WA and Other States Join California on Path to Clean Cars, Court Reverses Trump-Era Offshore Drilling Leases, Judge Upholds $14 Million Exxon Pollution Fine 

by | Sep 5, 2022 | Podcasts, The Climate Daily

WA and Other States Join California on Path to Clean Cars, Court Reverses Trump-Era Offshore Drilling Leases, Judge Upholds $14 Million Exxon Pollution Fine 



We can now call Washington state a copycat because it will follow California and prohibit the sale of new gas-powered vehicles by 2035, that according to Jay Inslee, the state governor. California regulators on Thursday moved forward with a landmark plan to phase out the sale of gas cars over the next 13 years in the US’s largest auto market.

The new policy requires 100% of new sales of passenger cars, trucks and SUVs in the state to be powered by electricity or hydrogen by 2035, with one-fifth allowed to be plug-in hybrids. The specific regulations for Washington state are yet to be created and the public will have the chance to weigh in, the Seattle Times reported.

Washington State is not the only one. Other states ride shotgun with california to rev up clean cars rules. Nearly one-third of states are poised to adopt California’s new clean cars rule to fully phase out new gas-powered vehicle sales by 2035.

The change could have a sweeping impact on the 17 states signed onto California’s vehicle standards and the car market across the country. In total, those states make up roughly 40% of nationwide auto sales. California and its followers still need a waiver under the Clean Air Act from the Environmental Protection Agency to carry out the new regulation, know as Advanced Clean Cars II.

Already, officials from states including  Oregon, and Vermont expressed plans to adopt the California standard by the end of the year. New York indicated in a meeting ahead of California’s adoption vote that it aims to follow. Massachusetts and Virginia—with trigger laws on the books that bind the states to California’s vehicle rules—also are set to join. And if I have to point out to you why this matters to us, it may be because you can’t see the point through all the smog in your city.

DEEPER DIVE: FlipBoard,  Seattle Times, WA Senate Bill



A federal appeals court recently partly reversed a judge’s order upholding a Trump-era environmental analysis of two offshore oil and gas lease sales spanning more than 150 million acres in the Gulf of Mexico.

The ruling from the U.S. Court of Appeals for the District of Columbia Circuit on the National Environmental Policy Act review for Lease Sales 250 and 251 comes after environmental groups previously failed to convince a lower bench that the Interior Department’s analysis was inadequate. On appeal, the D.C. Circuit found one shortcoming with Interior’s environmental impact statement for the sales but otherwise found the agency had complied with federal law.
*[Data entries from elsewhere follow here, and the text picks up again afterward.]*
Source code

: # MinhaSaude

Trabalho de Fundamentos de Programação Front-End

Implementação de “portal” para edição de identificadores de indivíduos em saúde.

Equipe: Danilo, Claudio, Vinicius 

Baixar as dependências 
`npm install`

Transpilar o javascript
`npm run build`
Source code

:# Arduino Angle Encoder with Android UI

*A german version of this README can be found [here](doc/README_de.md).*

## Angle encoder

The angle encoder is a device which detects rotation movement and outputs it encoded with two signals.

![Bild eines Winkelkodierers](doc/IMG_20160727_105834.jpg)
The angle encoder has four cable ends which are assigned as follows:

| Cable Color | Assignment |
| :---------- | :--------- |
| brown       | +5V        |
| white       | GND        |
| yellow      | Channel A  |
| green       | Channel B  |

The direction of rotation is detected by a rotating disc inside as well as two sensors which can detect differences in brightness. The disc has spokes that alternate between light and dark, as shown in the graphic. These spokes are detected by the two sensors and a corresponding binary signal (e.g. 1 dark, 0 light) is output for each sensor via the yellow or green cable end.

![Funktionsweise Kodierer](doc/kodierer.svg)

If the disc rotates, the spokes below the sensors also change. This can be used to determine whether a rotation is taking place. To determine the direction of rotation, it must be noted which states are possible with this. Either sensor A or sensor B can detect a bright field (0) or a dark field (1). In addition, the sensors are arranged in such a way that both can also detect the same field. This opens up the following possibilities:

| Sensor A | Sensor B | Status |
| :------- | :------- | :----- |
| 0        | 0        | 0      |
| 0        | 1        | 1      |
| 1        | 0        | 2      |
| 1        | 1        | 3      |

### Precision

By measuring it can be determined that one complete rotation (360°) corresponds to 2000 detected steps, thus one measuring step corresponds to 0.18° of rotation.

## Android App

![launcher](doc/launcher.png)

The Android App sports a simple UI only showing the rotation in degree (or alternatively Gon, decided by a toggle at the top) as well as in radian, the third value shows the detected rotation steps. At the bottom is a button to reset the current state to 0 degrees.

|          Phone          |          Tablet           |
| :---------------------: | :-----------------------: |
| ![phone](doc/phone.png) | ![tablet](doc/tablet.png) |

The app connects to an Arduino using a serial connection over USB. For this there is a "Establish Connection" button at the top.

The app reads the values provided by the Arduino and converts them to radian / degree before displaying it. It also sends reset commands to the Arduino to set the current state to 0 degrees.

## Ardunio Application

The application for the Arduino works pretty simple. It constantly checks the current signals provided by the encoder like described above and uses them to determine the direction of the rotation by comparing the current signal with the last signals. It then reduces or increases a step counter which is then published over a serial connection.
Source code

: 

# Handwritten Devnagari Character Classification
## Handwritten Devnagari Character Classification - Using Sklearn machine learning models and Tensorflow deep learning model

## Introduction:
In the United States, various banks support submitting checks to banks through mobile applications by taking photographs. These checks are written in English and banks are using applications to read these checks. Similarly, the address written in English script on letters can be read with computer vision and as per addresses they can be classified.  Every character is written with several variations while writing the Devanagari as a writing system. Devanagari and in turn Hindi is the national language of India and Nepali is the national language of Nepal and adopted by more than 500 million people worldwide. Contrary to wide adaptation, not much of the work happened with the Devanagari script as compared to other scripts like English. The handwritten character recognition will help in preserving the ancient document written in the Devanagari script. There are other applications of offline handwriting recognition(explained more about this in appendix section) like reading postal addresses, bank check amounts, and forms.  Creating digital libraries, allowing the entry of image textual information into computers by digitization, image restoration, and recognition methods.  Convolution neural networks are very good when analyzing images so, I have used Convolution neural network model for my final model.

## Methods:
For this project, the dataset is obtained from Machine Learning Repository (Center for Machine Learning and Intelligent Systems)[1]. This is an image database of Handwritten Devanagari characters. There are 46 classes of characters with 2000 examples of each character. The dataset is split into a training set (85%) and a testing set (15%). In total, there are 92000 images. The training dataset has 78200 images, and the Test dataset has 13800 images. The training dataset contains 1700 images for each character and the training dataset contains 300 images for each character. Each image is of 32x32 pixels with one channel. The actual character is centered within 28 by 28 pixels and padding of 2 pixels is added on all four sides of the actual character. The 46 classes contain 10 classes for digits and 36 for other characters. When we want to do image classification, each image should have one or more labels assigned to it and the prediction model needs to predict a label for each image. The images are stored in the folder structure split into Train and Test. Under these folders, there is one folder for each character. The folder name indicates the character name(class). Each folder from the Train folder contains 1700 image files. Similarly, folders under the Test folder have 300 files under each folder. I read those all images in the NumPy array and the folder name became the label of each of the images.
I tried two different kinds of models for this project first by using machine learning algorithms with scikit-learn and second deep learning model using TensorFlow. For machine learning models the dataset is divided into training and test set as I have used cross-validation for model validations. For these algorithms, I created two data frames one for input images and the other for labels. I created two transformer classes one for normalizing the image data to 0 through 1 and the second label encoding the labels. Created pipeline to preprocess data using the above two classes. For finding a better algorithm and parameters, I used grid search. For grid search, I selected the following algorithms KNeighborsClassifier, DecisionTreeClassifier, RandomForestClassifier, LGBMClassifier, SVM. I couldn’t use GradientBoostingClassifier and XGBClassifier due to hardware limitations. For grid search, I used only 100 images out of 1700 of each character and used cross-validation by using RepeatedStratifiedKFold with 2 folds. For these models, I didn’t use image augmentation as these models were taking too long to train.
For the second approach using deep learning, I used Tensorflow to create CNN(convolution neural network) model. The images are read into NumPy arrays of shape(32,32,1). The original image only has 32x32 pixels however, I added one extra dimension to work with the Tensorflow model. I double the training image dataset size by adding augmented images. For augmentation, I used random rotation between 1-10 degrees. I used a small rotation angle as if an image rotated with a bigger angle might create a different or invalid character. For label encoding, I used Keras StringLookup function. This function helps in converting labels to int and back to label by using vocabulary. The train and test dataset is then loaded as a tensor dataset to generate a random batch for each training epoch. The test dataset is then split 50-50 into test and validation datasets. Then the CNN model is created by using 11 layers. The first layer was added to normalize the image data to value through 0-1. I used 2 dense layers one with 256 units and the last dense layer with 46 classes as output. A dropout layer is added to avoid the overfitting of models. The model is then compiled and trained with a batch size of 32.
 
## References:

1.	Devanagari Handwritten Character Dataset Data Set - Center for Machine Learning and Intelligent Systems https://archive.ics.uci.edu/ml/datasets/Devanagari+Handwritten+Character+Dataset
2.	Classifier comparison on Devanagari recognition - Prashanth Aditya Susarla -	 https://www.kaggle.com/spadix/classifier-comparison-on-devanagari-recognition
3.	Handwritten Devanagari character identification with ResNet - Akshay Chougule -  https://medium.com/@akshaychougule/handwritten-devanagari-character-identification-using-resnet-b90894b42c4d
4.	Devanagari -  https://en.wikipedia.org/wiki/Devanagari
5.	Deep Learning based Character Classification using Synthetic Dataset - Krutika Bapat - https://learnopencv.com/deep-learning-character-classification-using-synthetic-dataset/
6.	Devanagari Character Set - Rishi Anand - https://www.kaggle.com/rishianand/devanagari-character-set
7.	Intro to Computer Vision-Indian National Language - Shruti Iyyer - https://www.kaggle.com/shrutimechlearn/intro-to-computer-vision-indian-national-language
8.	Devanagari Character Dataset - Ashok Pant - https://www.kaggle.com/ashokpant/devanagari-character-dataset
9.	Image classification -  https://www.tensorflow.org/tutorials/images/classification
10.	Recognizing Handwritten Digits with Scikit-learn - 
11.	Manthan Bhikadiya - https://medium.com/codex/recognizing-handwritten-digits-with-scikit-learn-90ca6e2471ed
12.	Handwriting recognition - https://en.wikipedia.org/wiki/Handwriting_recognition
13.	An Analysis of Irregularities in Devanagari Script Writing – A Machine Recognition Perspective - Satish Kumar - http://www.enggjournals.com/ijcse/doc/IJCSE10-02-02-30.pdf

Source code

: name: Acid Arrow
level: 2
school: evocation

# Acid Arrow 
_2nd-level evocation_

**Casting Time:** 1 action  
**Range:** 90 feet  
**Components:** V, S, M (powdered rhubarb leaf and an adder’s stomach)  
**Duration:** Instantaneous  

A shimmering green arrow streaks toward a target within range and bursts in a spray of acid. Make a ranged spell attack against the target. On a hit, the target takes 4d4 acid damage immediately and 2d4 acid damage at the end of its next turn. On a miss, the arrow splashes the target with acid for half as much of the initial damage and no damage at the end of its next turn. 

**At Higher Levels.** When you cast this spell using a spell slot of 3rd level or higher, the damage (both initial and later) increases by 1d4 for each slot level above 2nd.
Trump appointee Judge Gregory Katsas wrote the opinion for the court.

Earthjustice senior attorney Chris Eaton called the decision a win for communities on the Gulf Coast.
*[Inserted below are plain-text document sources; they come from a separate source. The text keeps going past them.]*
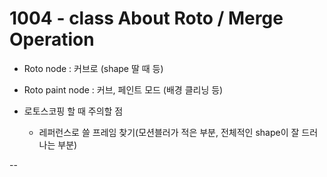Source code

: # 1004 - class About Roto / Merge Operation

* Roto node : 커브로 (shape 딸 때 등)
* Roto paint node : 커브, 페인트 모드 (배경 클리닝 등)

* 로토스코핑 할 때 주의할 점 
  - 레퍼런스로 쓸 프레임 찾기(모션블러가 적은 부분, 전체적인 shape이 잘 드러나는 부분)


--

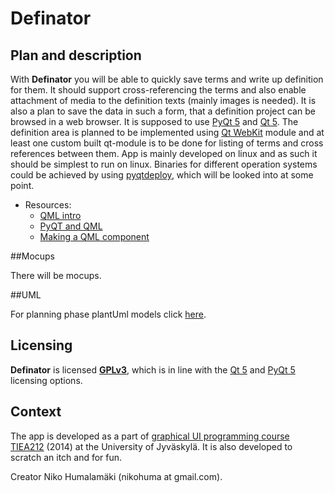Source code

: 
# Definator

## Plan and description

With **Definator** you will be able to quickly save terms and write up
definition for them. It should support cross-referencing the terms and also
enable attachment of media to the definition texts (mainly images is needed). It
is also a plan to save the data in such a form, that a definition project can be
browsed in a web browser. It is supposed to use
[PyQt 5](http://www.riverbankcomputing.co.uk/software/pyqt/intro)
and
[Qt 5](http://qt-project.org/qt5).
The definition area is planned to be implemented using
[Qt WebKit](http://qt-project.org/doc/qt-5/qtwebkit-index.html)
module and at least one custom built qt-module is to be done for listing of
terms and cross references between them.  App is mainly developed on linux and
as such it should be simplest to run on linux. Binaries for different operation
systems could be achieved by using
[pyqtdeploy](http://www.riverbankcomputing.com/software/pyqtdeploy/),
which will be looked into at some point.

* Resources:
    * [QML intro](http://qt-project.org/doc/qt-5/qmlapplications.html)
    * [PyQT and QML](http://pyqt.sourceforge.net/Docs/PyQt5/qml.html)
    * [Making a QML component](http://doc-snapshot.qt-project.org/qtcreator-2.8/quick-components.html)

##Mocups

There will be mocups.

##UML

For planning phase plantUml models click [here](https://github.com/aparaatti/definator/tree/master/models).

## Licensing

**Definator** is licensed **[GPLv3](http://www.gnu.org/licenses/gpl-3.0.txt)**, which
is in line with the [Qt 5](http://qt-project.org/doc/qt-5/licensing.html) and [PyQt 5](http://www.riverbankcomputing.co.uk/software/pyqt/license) licensing options.

## Context

The app is developed as a part of
[graphical UI programming course TIEA212](http://appro.mit.jyu.fi/gko/) (2014)
at the University of Jyväskylä. It is also developed to scratch an itch and for
fun.

Creator Niko Humalamäki (nikohuma at gmail.com).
“The court’s decision reaffirms that the Bureau of Ocean Energy Management is failing to consider the full effects of these sales and should send a strong message to the administration and the oil and gas industry that the time to transition to clean energy and away from offshore drilling is now,” Eaton said in a statement.

The ruling partly reverses a 2020 decision by Senior Judge Reggie Walton, U.S. District Court for the District of Columbia, and sends the case back for further consideration by Interior’s Bureau of Ocean Energy Management.

The D.C. Circuit largely agreed with Walton but did find that the Trump administration had failed to take into account a Government Accountability Office report detailing failures of the Bureau of Safety and Environmental Enforcement to update its policies and develop criteria for upholding its rules.

DEEPER DIVE E&E News, States by Size



A federal judge this week rejected a third appeal by ExxonMobil in the 12-year legal battle over toxic emissions from one of the Texas-based energy giant’s Gulf Coast facilities. A split appellate court on Tuesday upheld by a 2-1 vote a $14 million penalty against Exxon Mobil for Clean Air Act violations at its Baytown, Texas, facility. The penalty is the largest ever to stem from a citizen lawsuit under the Clean Air Act.

But the dissenting judge called for an en banc appeal that, if successful, could significantly reduce the oil giant’s liability and make it harder to hold emitters accountable for permit violations.

In the majority ruling, Judge Gregg Costa, an Obama appointee, joined by W. Eugene Davis, a Reagan appointee, rejected Exxon’s arguments that the trial judge failed to show his work in determining that 3,651 days of violations could be traced to injuries and thus subject to penalties.

“The district court’s 10-page traceability analysis was thorough and sufficiently explained,” Costa wrote. He also rejected Exxon’s arguments that the $14.25 million fine was an abuse of discretion. “The district court’s penalty determination was well within its wide discretion,” Costa wrote.

Why does this matter to us? Environmental attorney David A. Nicholas said it best, “The Court of Appeals decision thoroughly discredited Exxon’s attempts to worm out of responsibility for thousands of Clean Air Act violations. The decision affirms that citizens can hold even the biggest, deepest-pocketed polluters to account for violating environmental laws.”